In this great darkness, livelihood distress and hopelessness, so little is required to suddenly have people smiling in satisfaction…

Suddenly, without any prior notice or preparation, the gate that had been locked with metal chains for months was opened, and the passersby’s way is opened as it was in the past.

Some captain came and closed it back then, said a refugee camp resident, and this morning soldiers came and opened it.

Intentions to reach the DCO offices were dashed.

  • They are supposed to work until five p.m. but closed shop at four, I have no idea why, said the security guard.

I took the path leading out of the checkpoint.

But what I knew, that the offices were closed, remained unknown to family members who arrived from Ramallah – a mother, a father and their two daughters who came to the offices to receive a transit permit for the father, the only one of the four who does not possess the “right permit” which grants its holder the right to meet family members from across the apartheid wall.

After the four had made the not-at-all easy journey climbing up and down four metal staircases and reached the Civil Administrationinfo-icon offices, the weak light and vacant benches were not really signs of an empty place.

The father who walked first pushed the turnstile leading to the shed in front of the offices. But then the unexpected happened and the turnstile locked. No more movement either in or out.  The father found himself stuck between the metal bars, his wife and daughters outside, and I who by chance reached the other side on my way out of the checkpoint. I alerted the security guard standing near the ID inspection post. He reached the caged man and tried again and again to push the metal bars, but nothing happened. He alerted his friend who alerted another friend, so three stocky, armed men stood and pushed and shook – but the metal bars insisted and would not relent. The man stayed stuck inside, while the woman and her two daughters on the other side, so close to her husband and yet so far – wept bitterly. Don’t worry, said the armed men, we’ll get him out of here, just another few moments. But these moments grew longer. Consulting her husband and believing the security guards, the woman took her daughters and turned to visit her sister in Jerusalem. Time didn’t stop, half-an-hour went by, people passing on their way stared in wonder at the man stuck in a turnstile with a group of security guards clucking around him helplessly. Then a policeman was summoned and joined the group, but even he couldn’t help. The metal bars wouldn’t give in.

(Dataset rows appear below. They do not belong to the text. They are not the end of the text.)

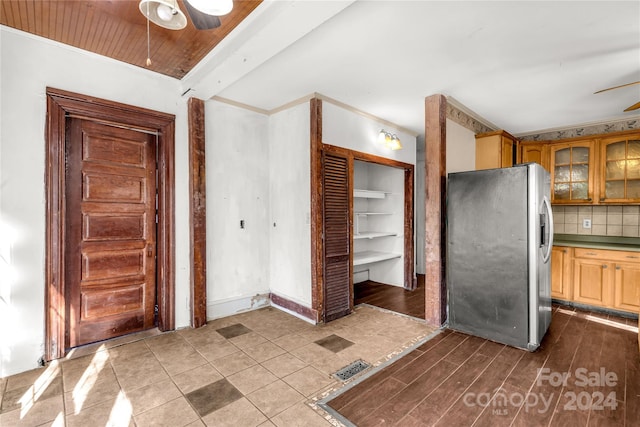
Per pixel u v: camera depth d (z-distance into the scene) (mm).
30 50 2189
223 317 3314
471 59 2377
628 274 3314
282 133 3539
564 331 2943
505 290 2646
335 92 3084
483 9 1774
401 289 4531
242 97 3266
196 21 1508
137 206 2842
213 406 1807
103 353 2463
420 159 5461
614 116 3762
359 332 2918
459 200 2922
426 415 1721
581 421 1672
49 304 2285
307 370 2215
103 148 2645
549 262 2928
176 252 2965
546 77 2695
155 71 2740
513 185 2609
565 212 4266
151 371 2199
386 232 4832
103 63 2518
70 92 2348
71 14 1915
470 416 1712
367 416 1715
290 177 3436
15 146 2141
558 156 4184
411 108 3555
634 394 1918
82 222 2551
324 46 2195
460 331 2926
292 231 3426
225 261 3348
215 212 3260
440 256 3020
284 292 3561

The policeman suggested that the man grab the bars and try to cross above them where there’s a space, perhaps he could get out the rest of his body. The man climbed, got his head out but the rest of his body wouldn’t. He climbed back down and waited. More consultations, pushing and pulling, promises – we won’t leave you alone… Don’t worry. Another few moments… But the minutes grew longer.

Ever since his wife left, the man made no sounds. Not a word, a sigh or a request. He stood caged in and waited.

As the clock showed that nearly an hour had gone by, it grew dark, and despite the promise “We’ll stay with you for as long as it takes”, the would-be helpers grew impatient and a brainstorm yielded the decision to summon one of the DCO people to come with the key and let the man out. Why just now? No idea.

They called whoever they called. Soon the guy with the key will come, they said. Then the policeman climbed up, took down the upper panel of the turnstile, grappled everywhere, pushed every protrusion, and… wonder of wonders! – the knot was undone and the apparatus was free. The security guards were happy, the policeman was happy, they happily took leave of the man who was finally freed and went away happy and content. And the man who had left home hours ago to visit his family in Jerusalem left the checkpoint in the opposite direction of the one taken by his wife and daughters, back to Ramallah.

***

This is not a violent event, neither a shooting nor even an arrest. An event on the margins of dramatic occasions, that illuminates a reality of control in every bit of life of millions of people for decades. People who have not known a single day of freedom. Why is a person not entitled to meet his family as much as he will just because he is human? Why do young girls have to watch their father being humiliated and go without him where they were promised to visit as a family? Such questions echo – and must continue to echo.